**REQUIREMENTS**
Please find each line in the listing below that contains the word "collection" and copy those lines out in full.

::::

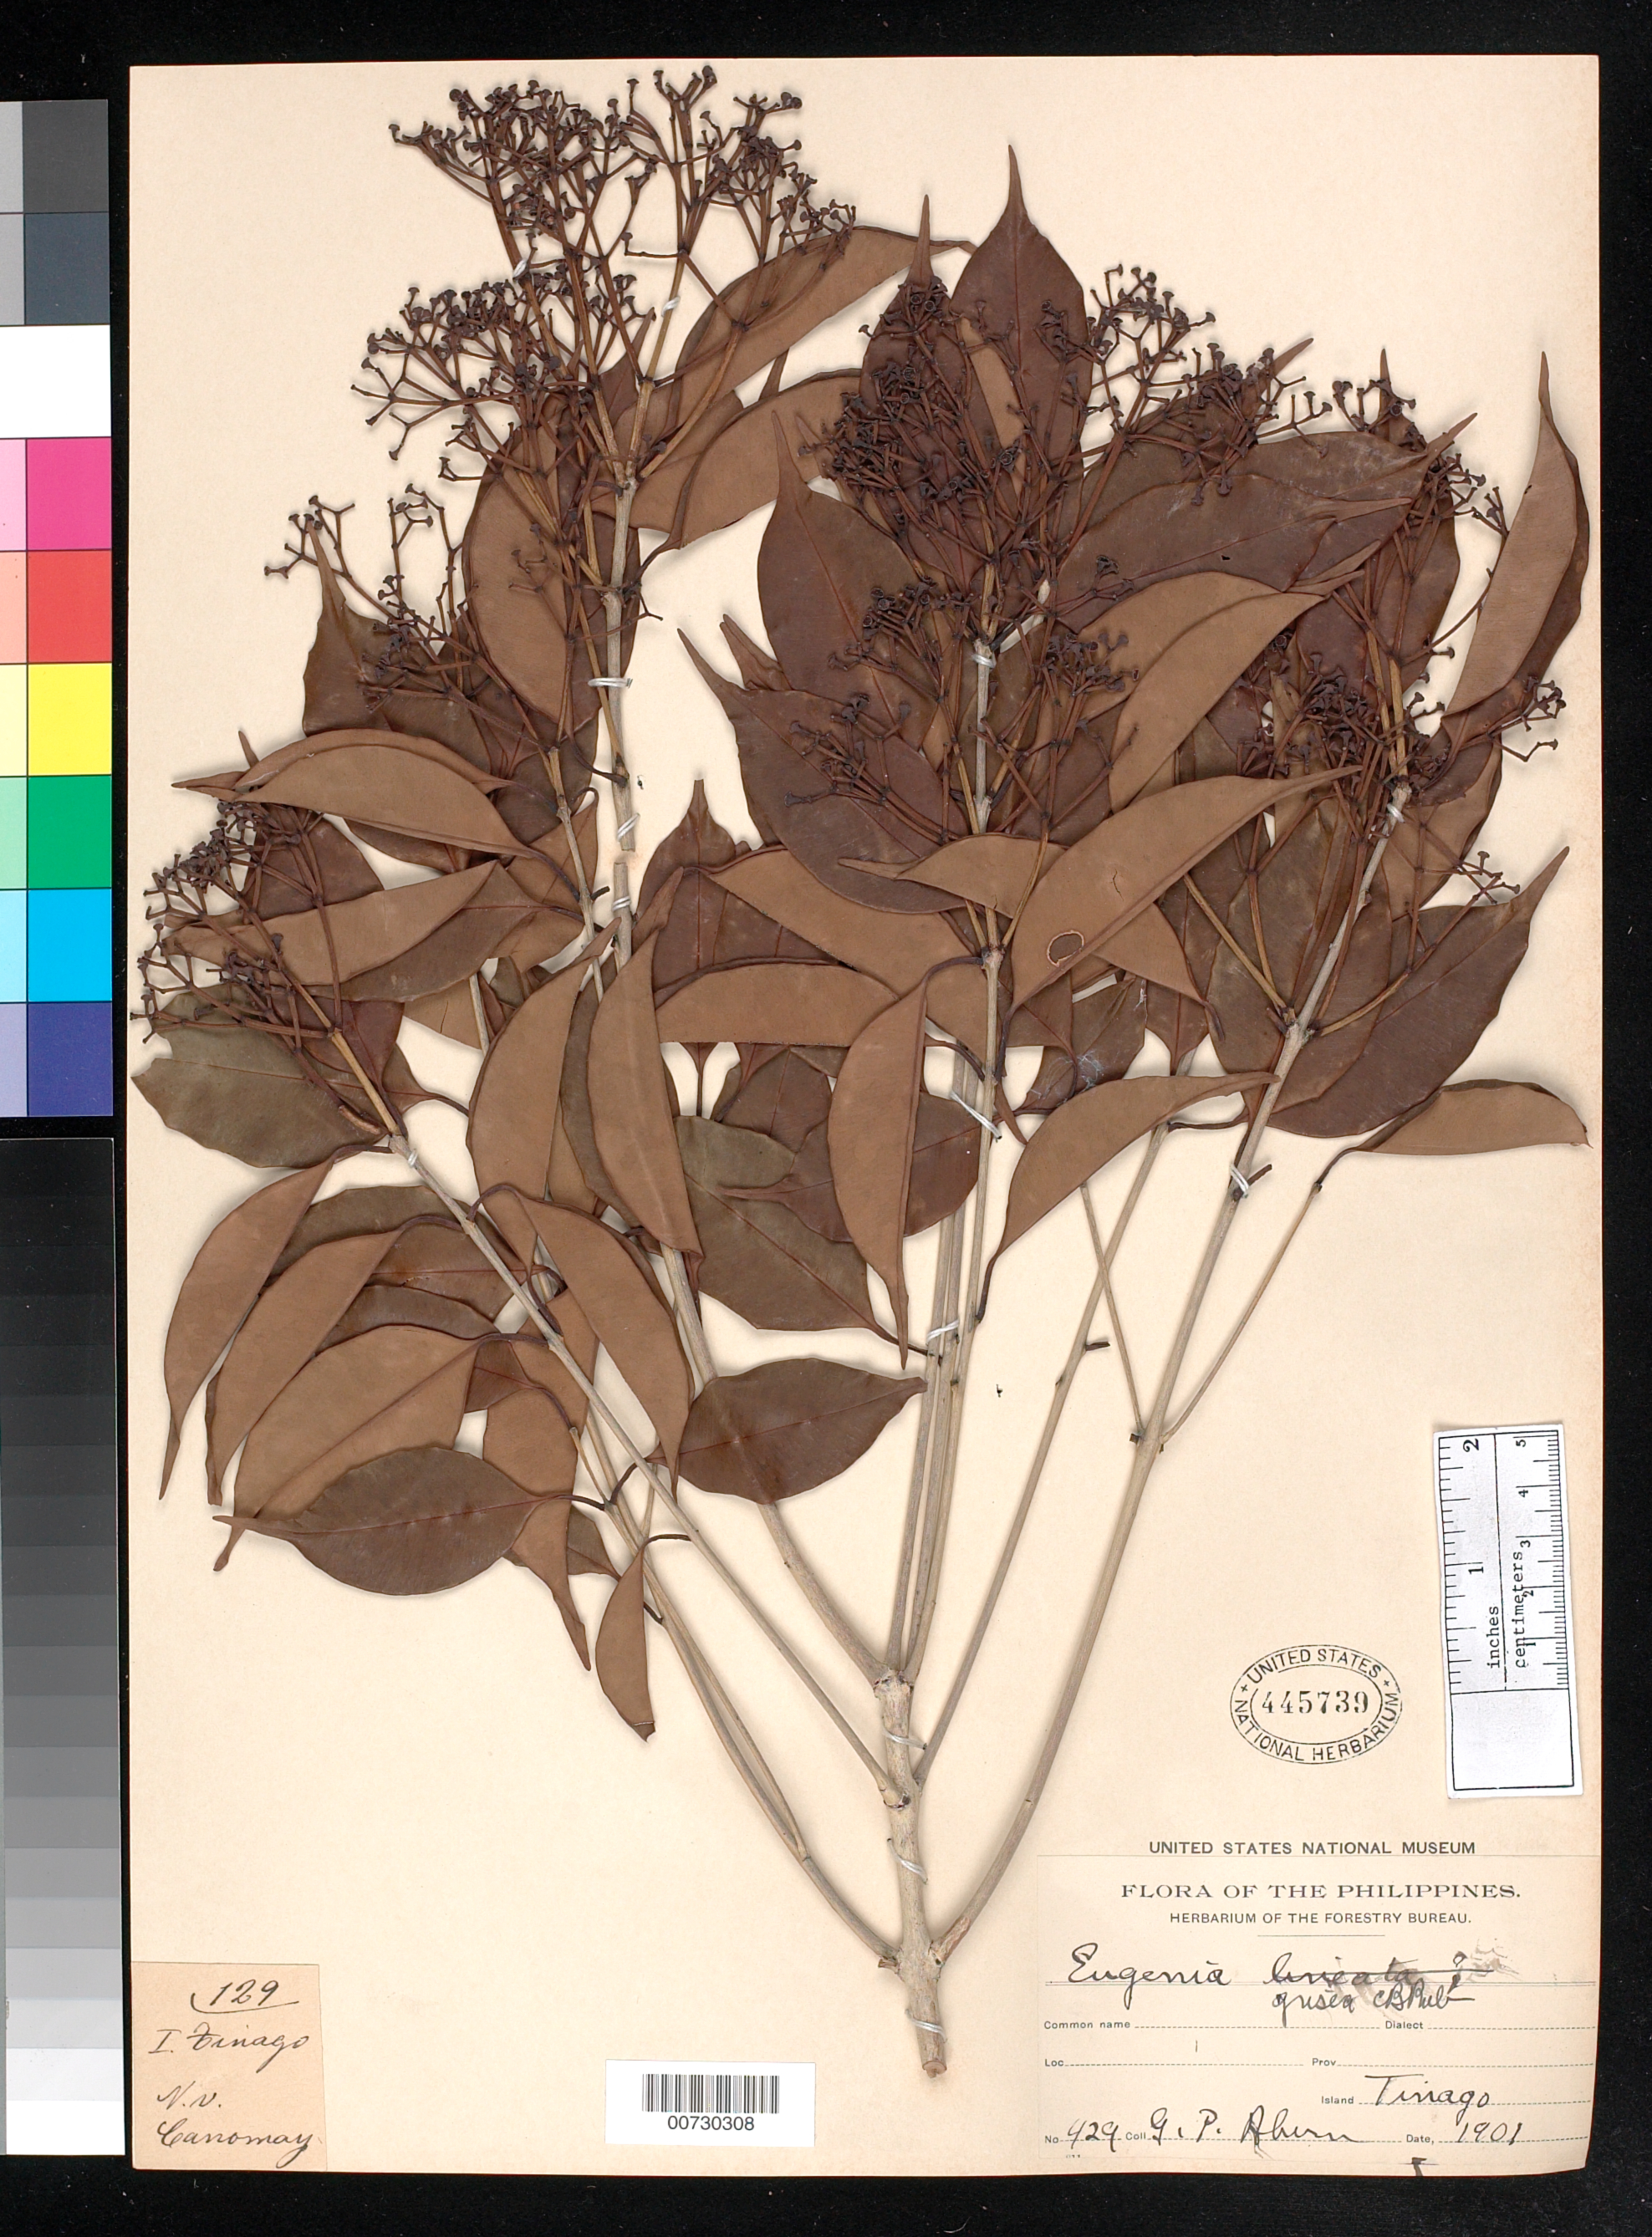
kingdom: Plantae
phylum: Tracheophyta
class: Magnoliopsida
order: Myrtales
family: Myrtaceae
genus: Syzygium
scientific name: Syzygium griseum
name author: (C.B. Rob.) Airy Shaw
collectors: G. Ahern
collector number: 429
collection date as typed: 1901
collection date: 1901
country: Philippines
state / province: Bicol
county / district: Camarines Norte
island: Tinago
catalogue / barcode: US 445739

::::

**RESPONSE TO THE TASK**
collection date as typed: 1901
collection date: 1901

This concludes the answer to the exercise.